The decline in the weekly jobless claims to five months is one of the dimensions of the labor market that will underpin the Fed’s argument that the labor market can absorb further tightening of financial conditions. The Fed’s median dot projects 125 bp increase in Q4. The Fed funds futures are pricing in only a 2/3 chance that 75 bp hike will be delivered next month. Today’s data is unlikely to spark an important shift. The personal income and consumption reports will help fine-tune forecasts for Q3 GDP, which with the help of inventory build and smaller trade deficit, the first positive reading of the year seems likely. The deflators are expected to echo the CPI. Softer headline rate (year-over-year) while the core rate is sticky. The final reading of the University of Michigan’s consumer sentiment in inflation expectations will draw passing interest. Several Fed officials speak today: Barkin, Brainard, Bowman, and Williams. There seems to be a convergence of view among officials, which partly means there may be little fresh news.
Slightly better than expected Canadian July GDP (0.1% for a 4.3% year-over-year pace) was unable to do two things. First, it was not strong enough to shake ideas that the economy is slowing dramatically after the first half and aggressive rate hikes. Second, it was not able to Canadian dollar sales. The drop in US stocks seemed to be a more significant driver. The 30-day rolling correlation between the changes in the Canadian dollar’s exchange rate and the S&P 500 is at its highest in more than two years (~0.82). The correlation between the exchange rate and WTI is less stable, but around 0.55, it is the strongest in almost two months. The swaps market thinks the Bank of Canada is almost finished with its tightening. Its confident of a 50 bp hike on October 26 to bring the target rate to 3.75%. It sees the terminal rate around 4%.
Mexico’s central bank hiked its target rate 75 bp as widely expected to 9.25%. This was the third such move, and they followed three half-point moves earlier this year. The first hike was delivered in June 2021, nine months before the Fed’s first hike. The swaps market sees the terminal rate near 10.5% in Q1 22. However, if Banxico is going to match the Fed, it would see the target rate at 10.5% at the end of this year. The central bank says it will continue to raise rates while inflation is accelerating. Next week (October 7) will report the second half and whole month of September CPI. Price pressure momentum appears stalling.
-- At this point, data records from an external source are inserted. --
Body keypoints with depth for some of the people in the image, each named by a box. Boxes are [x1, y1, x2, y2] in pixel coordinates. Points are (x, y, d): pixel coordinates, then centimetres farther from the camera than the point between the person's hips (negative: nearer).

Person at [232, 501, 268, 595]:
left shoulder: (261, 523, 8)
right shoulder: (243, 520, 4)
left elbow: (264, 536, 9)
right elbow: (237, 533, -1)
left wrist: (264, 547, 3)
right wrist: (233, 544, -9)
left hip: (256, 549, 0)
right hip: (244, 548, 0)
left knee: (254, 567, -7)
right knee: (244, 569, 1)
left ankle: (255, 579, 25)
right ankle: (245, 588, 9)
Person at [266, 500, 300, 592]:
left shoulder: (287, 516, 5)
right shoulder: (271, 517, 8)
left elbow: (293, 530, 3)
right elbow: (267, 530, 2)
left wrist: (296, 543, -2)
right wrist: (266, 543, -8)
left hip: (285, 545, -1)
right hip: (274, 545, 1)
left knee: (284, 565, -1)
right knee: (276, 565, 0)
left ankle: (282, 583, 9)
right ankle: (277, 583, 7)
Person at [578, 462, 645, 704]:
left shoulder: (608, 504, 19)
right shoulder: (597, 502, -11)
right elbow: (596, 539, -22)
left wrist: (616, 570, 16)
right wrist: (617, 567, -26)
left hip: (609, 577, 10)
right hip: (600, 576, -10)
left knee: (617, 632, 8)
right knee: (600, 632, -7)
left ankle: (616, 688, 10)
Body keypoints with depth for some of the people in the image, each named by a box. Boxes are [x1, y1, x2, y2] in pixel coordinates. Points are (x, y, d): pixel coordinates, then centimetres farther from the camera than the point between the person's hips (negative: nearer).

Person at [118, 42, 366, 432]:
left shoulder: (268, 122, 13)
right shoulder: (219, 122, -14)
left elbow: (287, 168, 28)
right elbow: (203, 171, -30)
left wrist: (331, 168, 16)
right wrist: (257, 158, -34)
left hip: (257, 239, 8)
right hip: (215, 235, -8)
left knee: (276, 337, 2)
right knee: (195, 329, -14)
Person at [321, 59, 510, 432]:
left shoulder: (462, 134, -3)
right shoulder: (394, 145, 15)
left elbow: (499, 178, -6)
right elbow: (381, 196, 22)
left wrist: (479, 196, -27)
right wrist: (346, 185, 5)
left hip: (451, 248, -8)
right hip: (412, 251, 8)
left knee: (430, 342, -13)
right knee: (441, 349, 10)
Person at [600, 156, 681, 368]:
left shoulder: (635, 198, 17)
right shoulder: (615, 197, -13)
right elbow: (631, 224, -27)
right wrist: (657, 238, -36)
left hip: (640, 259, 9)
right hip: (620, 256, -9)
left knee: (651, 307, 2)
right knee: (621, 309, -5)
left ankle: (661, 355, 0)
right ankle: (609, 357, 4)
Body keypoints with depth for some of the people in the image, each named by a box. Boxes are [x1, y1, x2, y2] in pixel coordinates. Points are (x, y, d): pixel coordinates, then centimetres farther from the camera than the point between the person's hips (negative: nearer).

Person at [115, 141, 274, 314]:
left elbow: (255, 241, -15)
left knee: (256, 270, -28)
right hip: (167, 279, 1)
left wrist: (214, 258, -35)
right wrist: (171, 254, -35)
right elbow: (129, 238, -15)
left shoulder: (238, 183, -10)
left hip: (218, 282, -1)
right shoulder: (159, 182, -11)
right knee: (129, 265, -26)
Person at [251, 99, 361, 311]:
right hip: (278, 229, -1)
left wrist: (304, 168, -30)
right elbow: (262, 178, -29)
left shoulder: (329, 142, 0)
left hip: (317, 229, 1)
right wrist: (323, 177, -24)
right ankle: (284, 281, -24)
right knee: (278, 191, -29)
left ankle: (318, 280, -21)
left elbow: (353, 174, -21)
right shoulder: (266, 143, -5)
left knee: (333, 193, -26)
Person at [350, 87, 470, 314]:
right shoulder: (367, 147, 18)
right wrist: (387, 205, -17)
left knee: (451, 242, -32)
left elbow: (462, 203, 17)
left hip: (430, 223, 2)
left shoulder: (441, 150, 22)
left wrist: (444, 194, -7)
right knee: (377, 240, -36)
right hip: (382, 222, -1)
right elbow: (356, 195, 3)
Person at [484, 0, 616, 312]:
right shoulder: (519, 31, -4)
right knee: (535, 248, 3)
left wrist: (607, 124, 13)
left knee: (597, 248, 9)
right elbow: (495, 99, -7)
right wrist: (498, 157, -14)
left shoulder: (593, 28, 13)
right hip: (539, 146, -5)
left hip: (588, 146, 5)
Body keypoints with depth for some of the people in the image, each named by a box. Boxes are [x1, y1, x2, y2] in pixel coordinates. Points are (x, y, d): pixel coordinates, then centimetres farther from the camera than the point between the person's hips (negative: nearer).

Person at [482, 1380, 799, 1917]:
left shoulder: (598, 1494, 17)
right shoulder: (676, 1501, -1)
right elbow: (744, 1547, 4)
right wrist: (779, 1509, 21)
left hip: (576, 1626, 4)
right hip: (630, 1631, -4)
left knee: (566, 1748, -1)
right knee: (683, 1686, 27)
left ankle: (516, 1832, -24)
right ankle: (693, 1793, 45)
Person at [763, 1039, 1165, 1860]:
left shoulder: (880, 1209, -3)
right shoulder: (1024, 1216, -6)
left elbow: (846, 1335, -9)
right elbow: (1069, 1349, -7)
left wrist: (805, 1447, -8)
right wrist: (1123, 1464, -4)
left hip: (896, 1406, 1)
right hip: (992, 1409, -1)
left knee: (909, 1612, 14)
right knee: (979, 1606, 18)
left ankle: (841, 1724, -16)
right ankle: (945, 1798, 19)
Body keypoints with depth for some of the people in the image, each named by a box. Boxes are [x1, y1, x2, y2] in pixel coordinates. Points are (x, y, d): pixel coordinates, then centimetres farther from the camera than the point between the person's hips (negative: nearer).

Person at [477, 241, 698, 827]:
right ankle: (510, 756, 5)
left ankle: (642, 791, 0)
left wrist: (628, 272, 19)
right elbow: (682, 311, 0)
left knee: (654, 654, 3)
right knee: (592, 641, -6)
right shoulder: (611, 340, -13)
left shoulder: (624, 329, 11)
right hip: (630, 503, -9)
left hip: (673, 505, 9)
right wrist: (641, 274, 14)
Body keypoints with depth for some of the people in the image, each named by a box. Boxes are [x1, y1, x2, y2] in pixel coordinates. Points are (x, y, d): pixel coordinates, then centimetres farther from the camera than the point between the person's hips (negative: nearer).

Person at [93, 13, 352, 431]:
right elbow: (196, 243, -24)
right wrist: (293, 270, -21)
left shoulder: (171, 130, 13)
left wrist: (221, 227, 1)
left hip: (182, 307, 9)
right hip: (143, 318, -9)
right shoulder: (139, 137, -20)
The US dollar has swung between roughly CAD1.36 and CAD1.38 this week. The greenback found support in North America yesterday and in Europe today near CAD1.3650. The upper end of the immediate range is around CAD1.3750. The Canadian dollar has fallen out of favor (as risk appetites have dried up). Barring a sharp setback today, this will be the third week of USD gains, and seventh week in the past nine. The Mexican peso, in contrast, continues to show an impressive resilience. After spiking to almost MXN20.60 in the middle of the week, the US dollar is now at new lows for the week below MXN20.10. It settled at near MXN20.2080 last week. With today’s gains, the peso is slightly higher on the month, making it the best emerging market performer after the rouble. Brazil goes to the polls this weekend and projections that Lula could win in the first round seemed to weigh on sentiment. The dollar closed at two-month highs yesterday against the real near BRL5.40. The six-month high set in July was closer to BRL5.5150.